Trois questions à Réda Benkirane

 

Les «printemps arabes» sont ­difficiles à déchiffrer. Les mêmes forces sociales sont-elles à l’œuvre dans tous les pays concernés?

Il y a des éléments communs. Les révolutions arabes ont renversé trois dictateurs, plus un quatrième au Yémen. On a eu le scénario du pire en Libye – où l’intervention de l’OTAN a terni le soulèvement – et le meilleur en Tunisie. A côté, il y a le Maroc, où l’on ne réclame pas la tête du roi. D’une part, car sa légitimité se fonde dans une dynastie vieille de quatre siècles. D’autre part, car il a concédé des réformes qui semblent à la mesure d’une contestation sociale, certes importante, mais pas aussi massive et radicale qu’en Egypte ou en Tunisie.
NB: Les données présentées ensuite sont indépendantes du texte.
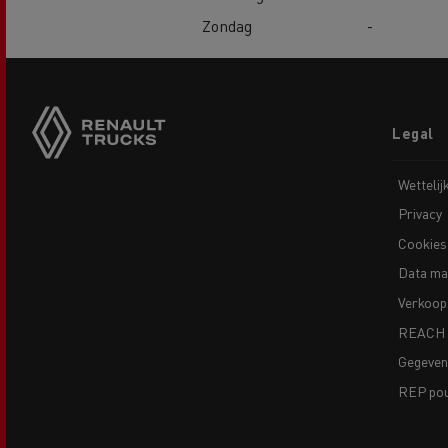
Zondag
-
Footer
Legal
menu
Wettelij
Privacy
Cookies
Data ma
Verkoop
REACH
Gegeve
REP pour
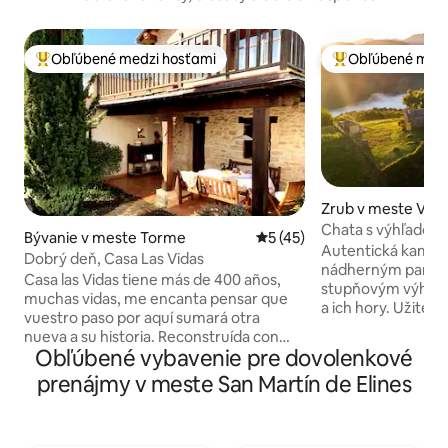
Obľúbené medzi hosťami
Obľúbené medz
Najobľúbenejšie medzi hosťami
Najobľúbenejšie 
Zrub v meste Vega
Chata s výhľadom 
Bývanie v meste Torme
Priemerné ohodnotenie 5 z 
5 (45)
Autentická kamenn
Dobrý deň, Casa Las Vidas
nádherným panor
Casa las Vidas tiene más de 400 años,
stupňovým výhľad
muchas vidas, me encanta pensar que
a ich hory. Užite si
vuestro paso por aquí sumará otra
rozlohou 30 000 m
nueva a su historia. Reconstruída con
chodníkmi a rohmi
Obľúbené vybavenie pre dovolenkové
cariño, es una cálida y pequeña casa
súkromným domor
independiente con todo lo necesario
prenájmy v meste San Martín de Elines
prameňom a veľko
para que os sintáis a gusto. Forma parte
ktorá obklopuje zr
de Biendella, un espacio rural de paz y
súkromie, pretož
buena energía en el corazón de las
susedov okrem zvierat v danej oblasti.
Les Marocains – les jeunes en ­particulier – aspirent à ce que l’on passe d’une monarchie théocratique à une mo­narchie démocratique, où le roi règne mais ne gouverne pas. Cela dit, tous les ingrédients pour une révolte sont présents, avec un indice de développement social très faible, qui contraste avec la bonne image du régime, ses accointances avec les people, la vitrine touristique, etc.

Au-delà des différences, ce qui est  en jeu, est-ce le rapport de l’individu au pouvoir?
C’est la sécularisation, la désacralisation du pouvoir. Y compris chez la majorité des religieux, qui prennent l’islam comme cadre de référence, mais pas comme une fin en soi. Ce qui se passe est l’événement le plus im­portant depuis quatorze siècles – depuis la mort du Prophète, qui n’a pas dicté de testament politique. L’histoire ensuite n’a été qu’une succession de coups de force et de luttes tribales, où le religieux a été instrumen­talisé. Aujourd’hui, l’affranchissement est général: les révoltes arabes ne se définissent pas par rapport à l’Occident ni à Israël, mais à leurs préoccupations sociales propres. Il n’y a pas non plus d’idéologie «panarabe», juste une mise en réseau des expériences.
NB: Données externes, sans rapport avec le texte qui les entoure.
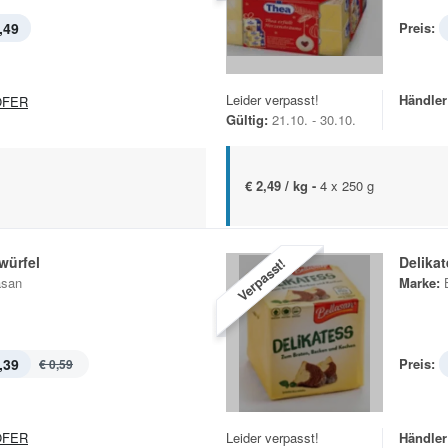
,49
Preis:
Leider verpasst!
Händler
OFER
Gültig:
21.10. - 30.10.
€ 2,49 / kg -
4 x 250 g
würfel
Delika
Verpasst!
asan
Marke:
,39
Preis:
€ 0,59
OFER
Leider verpasst!
Händler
Quel rôle jouent les artistes dans ces bouleversements?
On constate que l’intelligentsia, en partie disqualifiée par ses liens avec les pouvoirs, n’est pas en première ligne. On aurait pu s’attendre à voir des icônes s’imposer. Or non, ce sont des figures nouvelles qui ­émergent de la base: au Maroc, le rappeur subversif Lhaqed, emprisonné; en Egypte,  la jeune Aliaa Magda el-Mahdy, qui s’est dénudée sur son blog au péril de sa vie, et qui l’a présenté comme une performance contre l’obscurantisme. On est face à de nouveaux modes de production d’art, plus rhizomatiques, qui sont dans l’action. C’est leur force et aussi leur faiblesse. Il faut maintenant que les intellectuels participent à ce mouvement pour produire, inventer et conceptualiser.